Outra garantia feita pelo serviço de video on demand tem a ver com o esmero de aspectos mais técnicos em “Nossas noites”. O longa conta, por exemplo, com uma direção de fotografia belíssima por Stephen Goldblatt , de “Closer – Perto demais” (Closer, 2004), “Julie & Julia” (idem, 2009) e “Histórias cruzadas” (The Help, 2011) – ou seja, um cara que sabe como trabalhar com luzes suaves e cores que transmitam conforto num leve desaturamento. Já a trilha sonora aposta em tranquilas canções country e algumas músicas mais antigas, casando muito bem com a atmosfera de “romance com certas dificuldades, mas nada muito perturbador” do aspecto visual do longa.

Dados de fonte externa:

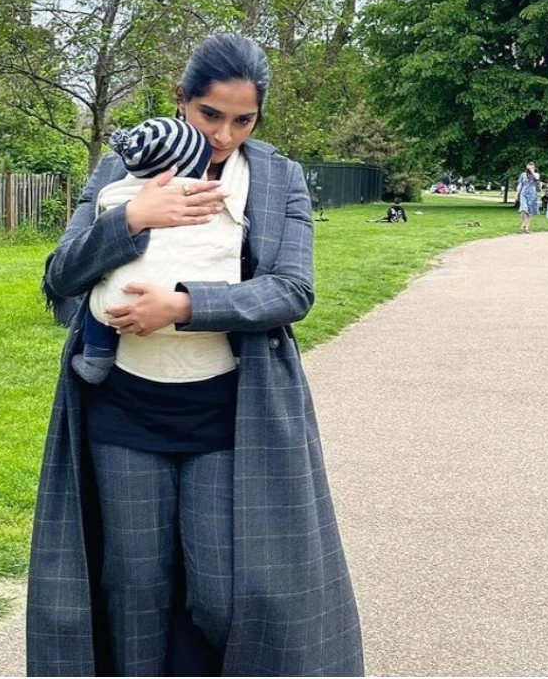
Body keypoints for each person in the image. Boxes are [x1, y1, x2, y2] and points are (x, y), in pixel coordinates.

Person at [32, 33, 364, 677]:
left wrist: (183, 307)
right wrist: (131, 218)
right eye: (211, 115)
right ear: (181, 100)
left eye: (244, 120)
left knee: (223, 591)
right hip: (123, 411)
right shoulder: (119, 169)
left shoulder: (277, 176)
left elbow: (291, 290)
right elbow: (60, 275)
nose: (225, 135)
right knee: (134, 590)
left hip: (229, 415)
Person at [70, 117, 220, 385]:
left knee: (100, 302)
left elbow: (96, 218)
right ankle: (240, 350)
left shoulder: (115, 192)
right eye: (211, 115)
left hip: (120, 299)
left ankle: (97, 357)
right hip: (190, 292)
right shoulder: (205, 194)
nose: (224, 137)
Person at [517, 162, 540, 233]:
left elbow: (537, 178)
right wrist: (517, 194)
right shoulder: (523, 175)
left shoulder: (536, 174)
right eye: (530, 167)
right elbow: (520, 184)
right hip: (524, 193)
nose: (531, 168)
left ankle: (526, 227)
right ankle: (524, 223)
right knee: (523, 209)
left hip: (532, 193)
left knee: (530, 211)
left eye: (533, 167)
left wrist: (532, 171)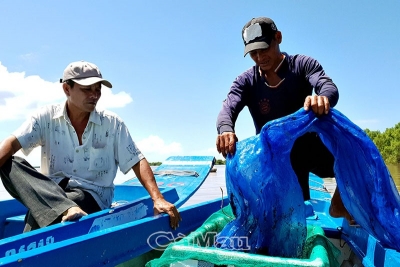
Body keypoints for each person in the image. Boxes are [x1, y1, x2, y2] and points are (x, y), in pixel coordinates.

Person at [0, 60, 181, 232]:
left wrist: (158, 198)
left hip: (92, 196)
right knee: (9, 161)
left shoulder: (112, 123)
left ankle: (26, 253)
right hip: (50, 191)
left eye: (98, 89)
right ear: (66, 89)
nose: (94, 95)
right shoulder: (45, 117)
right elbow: (12, 142)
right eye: (87, 89)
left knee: (43, 210)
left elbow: (136, 160)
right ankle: (64, 209)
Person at [215, 17, 353, 223]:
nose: (260, 57)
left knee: (353, 154)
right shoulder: (245, 81)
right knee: (291, 217)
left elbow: (328, 87)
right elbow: (228, 108)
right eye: (253, 53)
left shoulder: (303, 64)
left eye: (264, 48)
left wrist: (322, 98)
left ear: (278, 38)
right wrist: (226, 129)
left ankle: (339, 205)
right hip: (273, 159)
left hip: (309, 147)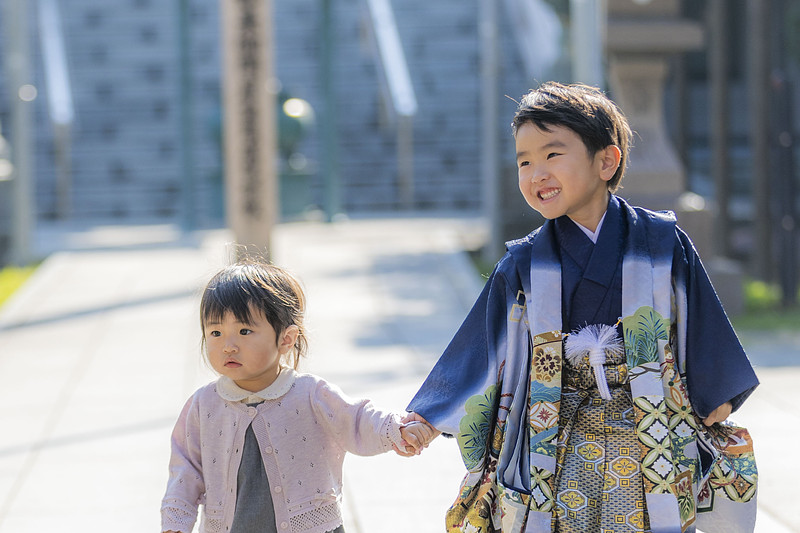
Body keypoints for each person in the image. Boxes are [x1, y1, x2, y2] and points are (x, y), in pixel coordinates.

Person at [405, 82, 759, 533]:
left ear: (606, 161)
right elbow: (482, 347)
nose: (537, 173)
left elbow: (704, 324)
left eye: (553, 155)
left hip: (651, 435)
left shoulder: (661, 244)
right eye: (524, 162)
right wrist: (431, 417)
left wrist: (717, 393)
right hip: (556, 441)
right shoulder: (523, 263)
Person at [161, 260, 432, 533]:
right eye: (215, 332)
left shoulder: (309, 394)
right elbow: (185, 469)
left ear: (286, 339)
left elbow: (357, 418)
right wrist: (176, 522)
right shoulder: (204, 405)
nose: (228, 346)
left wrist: (397, 429)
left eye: (244, 331)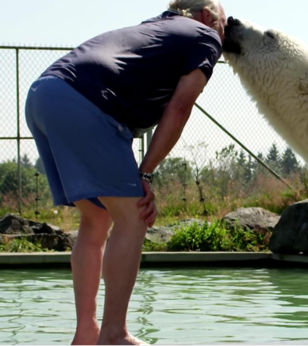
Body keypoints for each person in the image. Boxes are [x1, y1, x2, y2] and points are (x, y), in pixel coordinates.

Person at [24, 0, 227, 344]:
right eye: (225, 23)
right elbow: (179, 107)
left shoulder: (155, 29)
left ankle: (86, 332)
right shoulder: (205, 35)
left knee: (97, 219)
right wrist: (145, 174)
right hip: (86, 101)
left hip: (44, 95)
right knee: (133, 216)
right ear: (208, 15)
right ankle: (114, 334)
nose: (224, 34)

Toda essa amabilidade faz de “Nossas noites” um filme de fácil e agradável consumo, porém, sem nada de tão marcante para além de suas 1h43min. Por mais que Redford e Fonda consigam mostrar porque se tornaram astros tão icônicos no decorrer de suas carreiras, dada a boa química entre eles, a distância entre esse filme e um “As Pontes de Madison” (The bridges of Madison County, 1995) é gritante. Aos amantes de um bom e tradicional filme “água com açúcar”, porém, não deixa de ser um exemplar pra se colocar na lista para assistir mais tarde na Netflix.